DATA LISTING
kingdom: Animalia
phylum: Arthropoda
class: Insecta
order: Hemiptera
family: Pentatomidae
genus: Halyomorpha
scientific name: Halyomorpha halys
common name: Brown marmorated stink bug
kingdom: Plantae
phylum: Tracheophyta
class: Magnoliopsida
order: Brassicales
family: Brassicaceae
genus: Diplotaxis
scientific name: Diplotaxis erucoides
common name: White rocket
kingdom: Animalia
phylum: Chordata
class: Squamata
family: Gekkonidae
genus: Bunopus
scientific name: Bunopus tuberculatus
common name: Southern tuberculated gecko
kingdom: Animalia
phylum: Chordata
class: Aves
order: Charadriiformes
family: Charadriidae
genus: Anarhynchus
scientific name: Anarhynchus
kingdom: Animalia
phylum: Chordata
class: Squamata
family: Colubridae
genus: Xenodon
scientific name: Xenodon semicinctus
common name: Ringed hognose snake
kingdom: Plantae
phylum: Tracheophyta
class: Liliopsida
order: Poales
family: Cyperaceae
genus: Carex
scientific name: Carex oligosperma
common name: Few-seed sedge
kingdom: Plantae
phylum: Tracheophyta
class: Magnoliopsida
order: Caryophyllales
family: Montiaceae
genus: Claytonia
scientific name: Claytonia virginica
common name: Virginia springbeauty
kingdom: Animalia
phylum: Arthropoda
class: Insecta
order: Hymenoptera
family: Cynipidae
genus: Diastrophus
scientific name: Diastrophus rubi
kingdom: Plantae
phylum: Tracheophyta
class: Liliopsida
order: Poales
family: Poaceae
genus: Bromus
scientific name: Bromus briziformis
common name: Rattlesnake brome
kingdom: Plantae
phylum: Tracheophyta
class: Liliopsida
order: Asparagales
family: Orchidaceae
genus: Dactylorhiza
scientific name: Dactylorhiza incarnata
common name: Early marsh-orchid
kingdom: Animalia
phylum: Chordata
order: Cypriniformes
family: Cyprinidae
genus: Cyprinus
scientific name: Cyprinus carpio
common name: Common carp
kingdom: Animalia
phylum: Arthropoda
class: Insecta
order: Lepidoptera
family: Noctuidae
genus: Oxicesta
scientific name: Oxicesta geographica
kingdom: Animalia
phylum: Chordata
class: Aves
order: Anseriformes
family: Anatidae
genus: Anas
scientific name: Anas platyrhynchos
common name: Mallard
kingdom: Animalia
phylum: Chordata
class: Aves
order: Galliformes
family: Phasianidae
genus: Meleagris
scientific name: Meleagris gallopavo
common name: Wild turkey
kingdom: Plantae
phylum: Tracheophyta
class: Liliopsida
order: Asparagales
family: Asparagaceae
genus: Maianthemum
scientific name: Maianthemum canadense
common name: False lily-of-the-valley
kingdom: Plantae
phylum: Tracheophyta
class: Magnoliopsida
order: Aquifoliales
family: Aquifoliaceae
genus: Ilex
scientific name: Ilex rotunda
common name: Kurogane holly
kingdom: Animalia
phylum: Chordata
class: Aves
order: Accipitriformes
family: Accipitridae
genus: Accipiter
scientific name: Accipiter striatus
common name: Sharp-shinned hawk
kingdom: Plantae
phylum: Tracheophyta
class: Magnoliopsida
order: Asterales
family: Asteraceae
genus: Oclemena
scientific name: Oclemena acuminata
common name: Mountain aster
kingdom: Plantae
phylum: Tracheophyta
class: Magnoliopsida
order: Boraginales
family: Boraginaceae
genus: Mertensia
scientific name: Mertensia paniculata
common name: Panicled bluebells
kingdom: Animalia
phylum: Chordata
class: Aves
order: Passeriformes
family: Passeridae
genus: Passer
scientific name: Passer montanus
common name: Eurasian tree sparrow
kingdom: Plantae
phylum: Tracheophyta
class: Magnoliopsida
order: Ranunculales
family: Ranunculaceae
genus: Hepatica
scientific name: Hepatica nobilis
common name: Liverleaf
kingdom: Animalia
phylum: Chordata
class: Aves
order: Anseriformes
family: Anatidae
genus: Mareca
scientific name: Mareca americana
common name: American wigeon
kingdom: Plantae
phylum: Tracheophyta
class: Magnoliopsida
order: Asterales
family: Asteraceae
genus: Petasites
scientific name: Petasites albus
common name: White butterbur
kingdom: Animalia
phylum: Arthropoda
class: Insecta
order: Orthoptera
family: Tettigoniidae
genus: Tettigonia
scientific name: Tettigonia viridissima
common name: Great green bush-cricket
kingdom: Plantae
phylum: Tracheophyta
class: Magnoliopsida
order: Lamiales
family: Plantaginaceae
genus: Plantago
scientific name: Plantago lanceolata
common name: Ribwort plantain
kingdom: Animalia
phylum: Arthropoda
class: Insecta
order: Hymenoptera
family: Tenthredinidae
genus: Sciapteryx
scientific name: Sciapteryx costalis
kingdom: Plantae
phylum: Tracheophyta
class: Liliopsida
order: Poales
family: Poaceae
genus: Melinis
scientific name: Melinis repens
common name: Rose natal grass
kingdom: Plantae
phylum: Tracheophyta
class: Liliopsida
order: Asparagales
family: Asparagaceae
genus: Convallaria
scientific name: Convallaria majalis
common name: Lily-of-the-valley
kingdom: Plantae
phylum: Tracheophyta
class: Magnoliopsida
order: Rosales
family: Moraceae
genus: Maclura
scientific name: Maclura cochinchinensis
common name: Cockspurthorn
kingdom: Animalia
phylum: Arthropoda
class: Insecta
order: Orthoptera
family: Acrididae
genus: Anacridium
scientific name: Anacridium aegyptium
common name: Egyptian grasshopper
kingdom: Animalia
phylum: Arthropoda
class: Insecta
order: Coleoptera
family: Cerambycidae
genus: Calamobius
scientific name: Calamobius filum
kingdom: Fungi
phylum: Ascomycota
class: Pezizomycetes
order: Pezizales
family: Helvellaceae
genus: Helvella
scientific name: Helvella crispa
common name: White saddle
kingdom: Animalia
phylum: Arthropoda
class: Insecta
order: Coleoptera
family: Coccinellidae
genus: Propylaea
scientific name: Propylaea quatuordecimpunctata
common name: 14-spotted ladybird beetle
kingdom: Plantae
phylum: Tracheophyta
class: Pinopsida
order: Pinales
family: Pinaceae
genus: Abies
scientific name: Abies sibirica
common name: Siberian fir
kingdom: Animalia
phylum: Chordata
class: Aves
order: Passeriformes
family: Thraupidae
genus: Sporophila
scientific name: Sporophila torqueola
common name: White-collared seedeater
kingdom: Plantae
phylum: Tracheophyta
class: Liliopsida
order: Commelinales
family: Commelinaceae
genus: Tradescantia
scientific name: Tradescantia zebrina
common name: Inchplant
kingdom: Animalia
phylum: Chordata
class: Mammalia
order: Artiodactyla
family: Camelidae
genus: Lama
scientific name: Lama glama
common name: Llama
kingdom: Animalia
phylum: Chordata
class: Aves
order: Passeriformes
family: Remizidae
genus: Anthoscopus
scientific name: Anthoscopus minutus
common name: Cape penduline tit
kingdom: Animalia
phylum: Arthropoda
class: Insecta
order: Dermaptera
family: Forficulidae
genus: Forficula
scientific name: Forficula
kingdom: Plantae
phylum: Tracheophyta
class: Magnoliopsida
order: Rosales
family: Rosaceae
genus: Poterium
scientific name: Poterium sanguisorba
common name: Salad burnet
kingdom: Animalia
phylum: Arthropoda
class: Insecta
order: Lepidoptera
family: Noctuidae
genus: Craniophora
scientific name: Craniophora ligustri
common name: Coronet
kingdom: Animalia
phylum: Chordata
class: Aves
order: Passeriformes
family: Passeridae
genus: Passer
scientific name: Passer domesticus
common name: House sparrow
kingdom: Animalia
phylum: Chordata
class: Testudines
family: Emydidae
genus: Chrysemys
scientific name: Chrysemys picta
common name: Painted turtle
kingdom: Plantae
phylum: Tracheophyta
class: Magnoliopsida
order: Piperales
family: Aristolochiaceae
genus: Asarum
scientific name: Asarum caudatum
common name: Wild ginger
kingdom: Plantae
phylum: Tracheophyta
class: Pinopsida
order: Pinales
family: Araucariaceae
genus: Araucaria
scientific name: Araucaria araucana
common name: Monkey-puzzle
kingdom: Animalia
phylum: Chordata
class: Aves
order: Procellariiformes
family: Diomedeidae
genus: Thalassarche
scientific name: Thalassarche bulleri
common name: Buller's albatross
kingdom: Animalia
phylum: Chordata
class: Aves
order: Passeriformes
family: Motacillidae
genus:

YOUR OBJECTIVE
Reproduce the data above word for word, starting at the first line and ending at the line that contains "scientific name: Bromus briziformis", with that line included.

TASK SOLUTION
kingdom: Animalia
phylum: Arthropoda
class: Insecta
order: Hemiptera
family: Pentatomidae
genus: Halyomorpha
scientific name: Halyomorpha halys
common name: Brown marmorated stink bug
kingdom: Plantae
phylum: Tracheophyta
class: Magnoliopsida
order: Brassicales
family: Brassicaceae
genus: Diplotaxis
scientific name: Diplotaxis erucoides
common name: White rocket
kingdom: Animalia
phylum: Chordata
class: Squamata
family: Gekkonidae
genus: Bunopus
scientific name: Bunopus tuberculatus
common name: Southern tuberculated gecko
kingdom: Animalia
phylum: Chordata
class: Aves
order: Charadriiformes
family: Charadriidae
genus: Anarhynchus
scientific name: Anarhynchus
kingdom: Animalia
phylum: Chordata
class: Squamata
family: Colubridae
genus: Xenodon
scientific name: Xenodon semicinctus
common name: Ringed hognose snake
kingdom: Plantae
phylum: Tracheophyta
class: Liliopsida
order: Poales
family: Cyperaceae
genus: Carex
scientific name: Carex oligosperma
common name: Few-seed sedge
kingdom: Plantae
phylum: Tracheophyta
class: Magnoliopsida
order: Caryophyllales
family: Montiaceae
genus: Claytonia
scientific name: Claytonia virginica
common name: Virginia springbeauty
kingdom: Animalia
phylum: Arthropoda
class: Insecta
order: Hymenoptera
family: Cynipidae
genus: Diastrophus
scientific name: Diastrophus rubi
kingdom: Plantae
phylum: Tracheophyta
class: Liliopsida
order: Poales
family: Poaceae
genus: Bromus
scientific name: Bromus briziformis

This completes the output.